Falana while on an inspection tour at Olodo and Moniya axis of Ibadan said that the action became necessary after an extensive monitoring and evaluation of hospital facilities was carried out within Oyo state.
“The inspection revealed alarming evidence of malpractice, misdiagnoses and inappropriate treatments being administered to unsuspected patients,” the medical doctor said.
“The five health care facilities sealed were found to be lacking in terms of equipment, personnel, and compliance with standard medical regulations.
“Also, some hospitals were staffed with unqualified personnel who were practicing medicine without the required qualifications and license.”
Falana while expressing concern also issued a stern warning to hospitals whether private or government-owned not to compromise on the quality of healthcare offered to patients.
According to him, the five private hospitals which were sealed will remain closed until they meet up with the requirements and standards set by the regulatory bodies.
“This administration underscores its commitment to ensuring that health care services in the Oyo State adhere to the highest standards of quality and professionalism,” he said.
“The government of the day, distinguished health as one of the cardinal programmes, consequently, His Excellency, Engr. Seyi Makinde takes the health of the people as essential, which is the reason behind the Omi-titun free health mission held quarterly throughout the state.
“We will not tolerate any compromise in medical standards that could put lives at risk. Our action in closing these hospitals demonstrates our commitment to maintaining quality healthcare delivery within our state.”
In September 2023, National President, Nigerian Private Medical Practitioners, Dr. Kayode Adesola in an interview explained that negligence is not attributed to only private hospitals
According to him; “That is not necessarily in the private sector. There is a bias against the private sector which is not necessary. In how many of the private hospitals has that happened and who says it doesn’t happen in the public hospitals as well? Let the people that go abroad come and tell us the people (doctors) that are superior there. We have the best of the best Nigerian doctors in those places they go to and they have to pay and wait for an appointment before they can see them. They know what they see out there but they can’t come back and tell us.

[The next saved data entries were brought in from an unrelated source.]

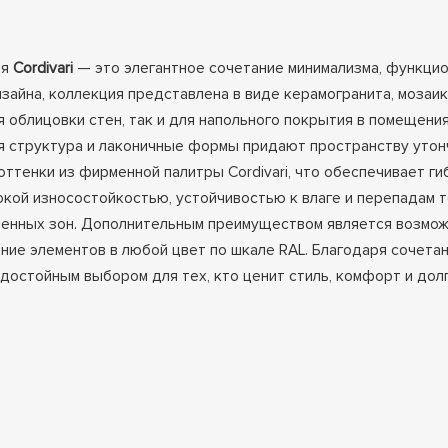
ля
Cordivari
— это элегантное сочетание минимализма, функцио
айна, коллекция представлена в виде керамогранита, мозаик
ля облицовки стен, так и для напольного покрытия в помещени
 структура и лаконичные формы придают пространству утонч
оттенки из фирменной палитры Cordivari, что обеспечивает г
кой износостойкостью, устойчивостью к влаге и перепадам т
венных зон. Дополнительным преимуществом является возмож
ние элементов в любой цвет по шкале RAL. Благодаря сочета
достойным выбором для тех, кто ценит стиль, комфорт и дол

According to findings, the potential harm from diagnostic errors could range from no harm to significant harm, including morbidity or death. Errors can be harmful because they can prevent or delay appropriate treatment, lead to unnecessary or harmful treatment, or result in psychological or financial repercussions. Harm may not result, for example, if a patient’s symptoms resolve even with an incorrect diagnosis. Diagnostic errors and near misses may also lead to inefficiency in health care organizations (e.g., the provision of unnecessary treatments) and increase system costs unnecessarily (covering the costs of otherwise unnecessary care or medical liability expenses). Diagnostic errors and near misses influence both the morale of individuals participating in the diagnostic process and public trust in the health care system. Correct diagnoses, diagnostic errors, and near misses can be used as opportunities to learn how to improve the work system and the diagnostic process.